→ Assignment
Please answer these questions from the passage on weight-loss drugs:
1. Which two receptors does tirzepatide act on?
2. What third target does retatrutide add?
3. What average weight loss did TRIUMPH-1 report on the 12 mg dose over 80 weeks?

→ Selected passage

■ ■ ■ ■ ■

Generation two: tirzepatide — two buttons
The next step is obvious: if one satiety hormone works, what happens if you add a second?
Tirzepatide (Mounjaro, Zepbound) acts on two receptors at once — GLP-1 and GIP. GIP is another incretin hormone. It strengthens the insulin response, gets involved in how fat tissue works, and seems to smooth out appetite further while also improving tolerability — you get less nausea per unit of effect.
To put it visually: if semaglutide turns one volume knob, tirzepatide turns two at once, and they amplify each other. The result is noticeably stronger — up to 20–22% of body weight in trials. For many patients, that's the line where "lost a bit" ends and a real change in health begins: blood pressure, blood sugar, lab results.
Generation three: retatrutide — three buttons
And this is where it gets most interesting. Retatrutide adds a third target to GLP-1 and GIP — the glucagon receptor. And that's not just "one more hormone on the list"; it's a different philosophy.
All the earlier drugs worked on one side of the equation — reducing how many calories come in. Glucagon touches the other side: how many calories the body spends. It slightly revs up metabolism (raising energy expenditure), breaks down fat more actively, and helps clear fat out of the liver.
The result is a clever combination: two buttons say "eat less," and the third says "burn more." The body gets less fuel and spends its reserves more aggressively at the same time.
The numbers match the ambition. In the pivotal Phase 3 trial TRIUMPH-1, published in May 2026, the average loss was 28.3% of body weight on the 12 mg dose over 80 weeks — already approaching the results of bariatric surgery, only without the scalpel.
There's an elegant twist, too. Glucagon on its own raises blood sugar — which would seem bad for people with diabetes. But the powerful insulin effect of the other two hormones offsets it, and the balance stays on the side of benefit. A separate bonus of the "glucagon" branch is the real hope it offers for treating fatty liver disease.
Why you can't just "crank the volume to maximum"
A logical question follows: if three is better than two, and two is better than one — why not make a drug with five targets and lose the weight in a month?
Because these drugs have a downside, and it scales too. The stronger the effect, the more frequent the gastrointestinal side effects: nausea, vomiting, diarrhea, especially at the start. That's exactly why all three drugs aren't prescribed at the full dose right away — they're introduced through slow titration: you begin with a tiny dose and raise it over weeks and months so the body has time to adjust. It's not a "forgot it — I'll catch up tomorrow" situation, but a careful schedule.

■ ■ ■ ■ ■

→ Excerpted data
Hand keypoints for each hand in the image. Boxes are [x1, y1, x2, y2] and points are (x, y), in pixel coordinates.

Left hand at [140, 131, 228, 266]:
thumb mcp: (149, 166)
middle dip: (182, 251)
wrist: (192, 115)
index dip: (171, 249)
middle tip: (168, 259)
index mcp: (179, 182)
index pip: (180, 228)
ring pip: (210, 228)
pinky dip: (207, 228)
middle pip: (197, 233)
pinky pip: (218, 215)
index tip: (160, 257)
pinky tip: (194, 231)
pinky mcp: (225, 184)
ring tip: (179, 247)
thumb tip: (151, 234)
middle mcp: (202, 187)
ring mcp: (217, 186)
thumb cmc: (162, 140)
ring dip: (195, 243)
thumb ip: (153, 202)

■ ■ ■ ■ ■

→ Answer below
1. GLP-1 and GIP
2. The glucagon receptor
3. 28.3% of body weight